In other words, we probably won’t ever be able to say that our communications caused a donor to make a gift, but we can probably make a case for the more we do X (say, communicate how our organization makes a positive impact on the world), the more we see Y kinds of results (say, donors who make inquiries about funding our programs).
But that doesn’t mean all of your measurements must be quantitative. Qualitative efforts such as the tone of an event or of media coverage, can point to communication success too.
As author and social media expert Philip Sheldrake says in another Communication World article “A Measure of Influence” (Yes, the January/February 2013 issue themed around Measuring What Matters was chockfull of great stuff!): “Reputation management does not actually mean managing reputation and brand management does not actually mean managing a brand. They mean actively attending to the business of influencing and being influenced such that the resultant beliefs or opinions held about us and our products are conducive to our achieving organizational objectives.”
Or as Albert Einstein once said:
Everything that can be counted does not necessarily count; everything that counts cannot necessarily be counted.”
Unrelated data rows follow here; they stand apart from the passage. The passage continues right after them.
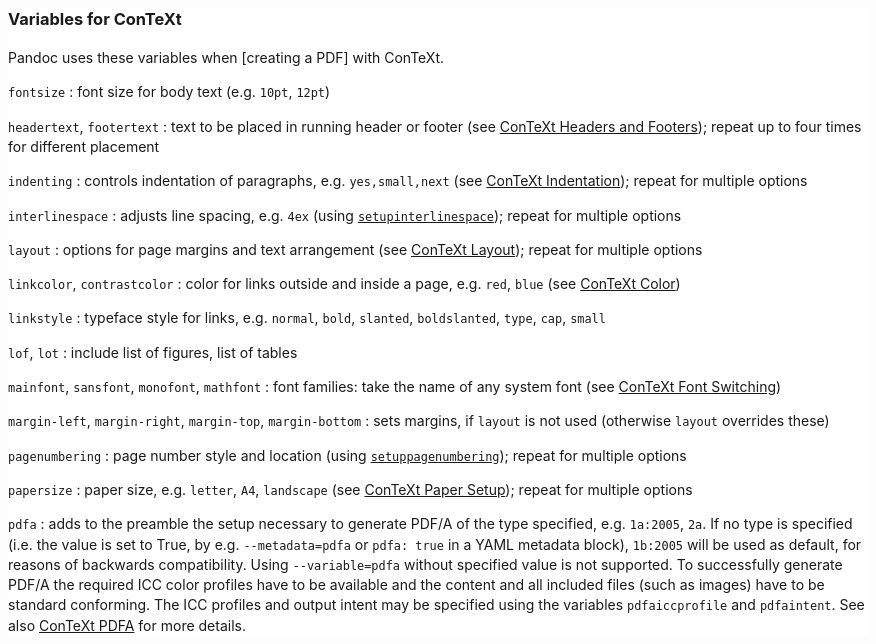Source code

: [KOMA-Script]: https://ctan.org/pkg/koma-script
[LaTeX Font Catalogue]: https://tug.org/FontCatalogue/
[LaTeX font encodings guide]: https://ctan.org/pkg/encguide
[TeX Gyre]: http://www.gust.org.pl/projects/e-foundry/tex-gyre
[`article`]: https://ctan.org/pkg/article
[`book`]: https://ctan.org/pkg/book
[`libertinus`]: https://ctan.org/pkg/libertinus
[`memoir`]: https://ctan.org/pkg/memoir
[`report`]: https://ctan.org/pkg/report

### Variables for ConTeXt

Pandoc uses these variables when [creating a PDF] with ConTeXt.

`fontsize`
:   font size for body text (e.g. `10pt`, `12pt`)

`headertext`, `footertext`
:   text to be placed in running header or footer (see [ConTeXt Headers and Footers]);
    repeat up to four times for different placement

`indenting`
:   controls indentation of paragraphs, e.g. `yes,small,next` (see [ConTeXt Indentation]);
    repeat for multiple options

`interlinespace`
:   adjusts line spacing, e.g. `4ex` (using [`setupinterlinespace`]);
    repeat for multiple options

`layout`
:   options for page margins and text arrangement (see [ConTeXt Layout]);
    repeat for multiple options

`linkcolor`, `contrastcolor`
:   color for links outside and inside a page, e.g. `red`, `blue` (see [ConTeXt Color])

`linkstyle`
:   typeface style for links, e.g. `normal`, `bold`, `slanted`, `boldslanted`, `type`, `cap`, `small`

`lof`, `lot`
:   include list of figures, list of tables

`mainfont`, `sansfont`, `monofont`, `mathfont`
:   font families: take the name of any system font (see [ConTeXt Font Switching])

`margin-left`, `margin-right`, `margin-top`, `margin-bottom`
:   sets margins, if `layout` is not used (otherwise `layout`
    overrides these)

`pagenumbering`
:   page number style and location (using [`setuppagenumbering`]);
    repeat for multiple options

`papersize`
:   paper size, e.g. `letter`, `A4`, `landscape` (see [ConTeXt Paper Setup]);
    repeat for multiple options

`pdfa`
:   adds to the preamble the setup necessary to generate PDF/A of the type
    specified, e.g. `1a:2005`, `2a`. If no type is specified (i.e. the value
    is set to True, by e.g. `--metadata=pdfa` or `pdfa: true` in a YAML metadata
    block), `1b:2005` will be used as default, for reasons of backwards
    compatibility. Using `--variable=pdfa` without specified value is not supported.
    To successfully generate PDF/A the required ICC color profiles have to
    be available and the content and all included files (such as images)
    have to be standard conforming.  The ICC profiles and output intent
    may be specified using the variables `pdfaiccprofile` and `pdfaintent`.
    See also [ConTeXt PDFA] for more details.


[`iconv`]: https://www.gnu.org/software/libiconv/
[TeX Live]: https://www.tug.org/texlive/
[`amsfonts`]: https://ctan.org/pkg/amsfonts
[`amsmath`]: https://ctan.org/pkg/amsmath
[`babel`]: https://ctan.org/pkg/babel
[`biber`]: https://ctan.org/pkg/biber
[`biblatex`]: https://ctan.org/pkg/biblatex
[`bibtex`]: https://ctan.org/pkg/bibtex
[`bidi`]: https://ctan.org/pkg/bidi
[`bookmark`]: https://ctan.org/pkg/bookmark
[`booktabs`]: https://ctan.org/pkg/booktabs
[`csquotes`]: https://ctan.org/pkg/csquotes
[`fancyvrb`]: https://ctan.org/pkg/fancyvrb
[`fontspec`]: https://ctan.org/pkg/fontspec
[`footnote`]: https://ctan.org/pkg/footnote
[`footnotehyper`]: https://ctan.org/pkg/footnotehyper
[`geometry`]: https://ctan.org/pkg/geometry
[`graphicx`]: https://ctan.org/pkg/graphicx
[`grffile`]: https://ctan.org/pkg/grffile
[`hyperref`]: https://ctan.org/pkg/hyperref
[`ifluatex`]: https://ctan.org/pkg/ifluatex
[`ifxetex`]: https://ctan.org/pkg/ifxetex
[`listings`]: https://ctan.org/pkg/listings
[`lm`]: https://ctan.org/pkg/lm
[`longtable`]: https://ctan.org/pkg/longtable
[`mathspec`]: https://ctan.org/pkg/mathspec
[`microtype`]: https://ctan.org/pkg/microtype
[`natbib`]: https://ctan.org/pkg/natbib
[`parskip`]: https://ctan.org/pkg/parskip
[`polyglossia`]: https://ctan.org/pkg/polyglossia
[`prince`]: https://www.princexml.com/
[`setspace`]: https://ctan.org/pkg/setspace
[`ulem`]: https://ctan.org/pkg/ulem
[`unicode-math`]: https://ctan.org/pkg/unicode-math
[`upquote`]: https://ctan.org/pkg/upquote
[`weasyprint`]: https://weasyprint.org
[`wkhtmltopdf`]: https://wkhtmltopdf.org
[`xcolor`]: https://ctan.org/pkg/xcolor
[`xecjk`]: https://ctan.org/pkg/xecjk
[`xurl`]: https://ctan.org/pkg/xurl
[Markdown]: https://daringfireball.net/projects/markdown/
[CommonMark]: https://commonmark.org
[PHP Markdown Extra]: https://michelf.ca/projects/php-markdown/extra/
[GitHub-Flavored Markdown]: https://help.github.com/articles/github-flavored-markdown/
[MultiMarkdown]: https://fletcherpenney.net/multimarkdown/
[reStructuredText]: https://docutils.sourceforge.io/docs/ref/rst/introduction.html
[S5]: https://meyerweb.com/eric/tools/s5/
[Slidy]: https://www.w3.org/Talks/Tools/Slidy2/
[Slideous]: https://goessner.net/articles/slideous/
[HTML]: https://www.w3.org/html/
[HTML5]: https://html.spec.whatwg.org/
[polyglot markup]: https://www.w3.org/TR/html-polyglot/
[XHTML]: https://www.w3.org/TR/xhtml1/
[LaTeX]: https://www.latex-project.org/
[`beamer`]: https://ctan.org/pkg/beamer
[Beamer User's Guide]: http://mirrors.ctan.org/macros/latex/contrib/beamer/doc/beameruserguide.pdf
[ConTeXt]: https://www.contextgarden.net/
[Rich Text Format]: https://en.wikipedia.org/wiki/Rich_Text_Format
[DocBook]: https://docbook.org
[JATS]: https://jats.nlm.nih.gov
[Jira]: https://jira.atlassian.com/secure/WikiRendererHelpAction.jspa?section=all
[txt2tags]: https://txt2tags.org
[EPUB]: http://idpf.org/epub
[OPML]: http://dev.opml.org/spec2.html
[OpenDocument]: http://opendocument.xml.org
[ODT]: https://en.wikipedia.org/wiki/OpenDocument
[Textile]: https://www.promptworks.com/textile
[MediaWiki markup]: https://www.mediawiki.org/wiki/Help:Formatting
[DokuWiki markup]: https://www.dokuwiki.org/dokuwiki
[ZimWiki markup]: https://zim-wiki.org/manual/Help/Wiki_Syntax.html
[XWiki markup]: https://www.xwiki.org/xwiki/bin/view/Documentation/UserGuide/Features/XWikiSyntax/
[TWiki markup]: https://twiki.org/cgi-bin/view/TWiki/TextFormattingRules
[TikiWiki markup]: https://doc.tiki.org/Wiki-Syntax-Text#The_Markup_Language_Wiki-Syntax
[Haddock markup]: https://www.haskell.org/haddock/doc/html/ch03s08.html
[Creole 1.0]: http://www.wikicreole.org/wiki/Creole1.0
[CSV]: https://tools.ietf.org/html/rfc4180
[roff man]: https://man.cx/groff_man(7)
[roff ms]: https://man.cx/groff_ms(7)
[Haskell]: https://www.haskell.org
[GNU Texinfo]: https://www.gnu.org/software/texinfo/
[Emacs Org mode]: https://orgmode.org
[AsciiDoc]: https://www.methods.co.nz/asciidoc/
[AsciiDoctor]: https://asciidoctor.org/
[DZSlides]: http://paulrouget.com/dzslides/
[Word docx]: https://en.wikipedia.org/wiki/Office_Open_XML
[PDF]: https://www.adobe.com/pdf/
[reveal.js]: https://revealjs.com/
[FictionBook2]: http://www.fictionbook.org/index.php/Eng:XML_Schema_Fictionbook_2.1
[Jupyter notebook]: https://nbformat.readthedocs.io/en/latest/
[InDesign ICML]: https://wwwimages.adobe.com/www.adobe.com/content/dam/acom/en/devnet/indesign/sdk/cs6/idml/idml-cookbook.pdf
[TEI Simple]: https://github.com/TEIC/TEI-Simple
[Muse]: https://amusewiki.org/library/manual
[PowerPoint]: https://en.wikipedia.org/wiki/Microsoft_PowerPoint
[Vimwiki]: https://vimwiki.github.io
[`pandocfilters`]: https://github.com/jgm/pandocfilters
[PHP]: https://github.com/vinai/pandocfilters-php
[perl]: https://metacpan.org/pod/Pandoc::Filter
[JavaScript/node.js]: https://github.com/mvhenderson/pandoc-filter-node
[Dublin Core elements]: https://www.dublincore.org/specifications/dublin-core/dces/
[ISO 8601 format]: https://www.w3.org/TR/NOTE-datetime
[MathML]: https://www.w3.org/Math/
[MathJax]: https://www.mathjax.org
[KaTeX]: https://github.com/Khan/KaTeX
[GladTeX]: https://humenda.github.io/GladTeX/
  [pandoc-templates]: https://github.com/jgm/pandoc-templates
[BCP 47]: https://tools.ietf.org/html/bcp47
[Unicode Bidirectional Algorithm]: https://www.w3.org/International/articles/inline-bidi-markup/uba-basics
[Language subtag lookup]: https://r12a.github.io/app-subtags/
[reveal.js configuration options]: https://github.com/hakimel/reveal.js#configuration
[ConTeXt Paper Setup]: https://wiki.contextgarden.net/PaperSetup
[ConTeXt Layout]: https://wiki.contextgarden.net/Layout
[ConTeXt Font Switching]: https://wiki.contextgarden.net/Font_Switching
[ConTeXt Color]: https://wiki.contextgarden.net/Color
[ConTeXt Headers and Footers]: https://wiki.contextgarden.net/Headers_and_Footers
[ConTeXt Indentation]: https://wiki.contextgarden.net/Indentation
[ConTeXt ICC Profiles]: https://wiki.contextgarden.net/PDFX#ICC_profiles
[ConTeXt PDFA]: https://wiki.contextgarden.net/PDF/A
[`setupwhitespace`]: https://wiki.contextgarden.net/Command/setupwhitespace
[`setupinterlinespace`]: https://wiki.contextgarden.net/Command/setupinterlinespace
[`setuppagenumbering`]: https://wiki.contextgarden.net/Command/setuppagenumbering
[pandoc-templates]: https://github.com/jgm/pandoc-templates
Sadly, most communicators spend nearly all of their time and energy executing communications. A very small amount of effort goes into planning and of that almost none of the planning is spent on developing performance indicators. I believe this is primarily because we communicators are not particularly drawn to accounting. And traditional evaluation can start to look like a whole lot of bean counting in a hurry.
But, perhaps it doesn’t need to be so complicated, or onerous. Look at your organization’s mission and set a few simple result indicators to help you learn whether you helped it move the needle.
Evaluation does matter. Done right, it guides our efforts, helps us justify our results and gives us a place to start for the next trip.
What’s your opinion? Do you think directional alignment indicators would be enough for your organization to acknowledge a link between communication efforts and your organization’s accomplishments? Could it be enough to help you define and assess your strategy?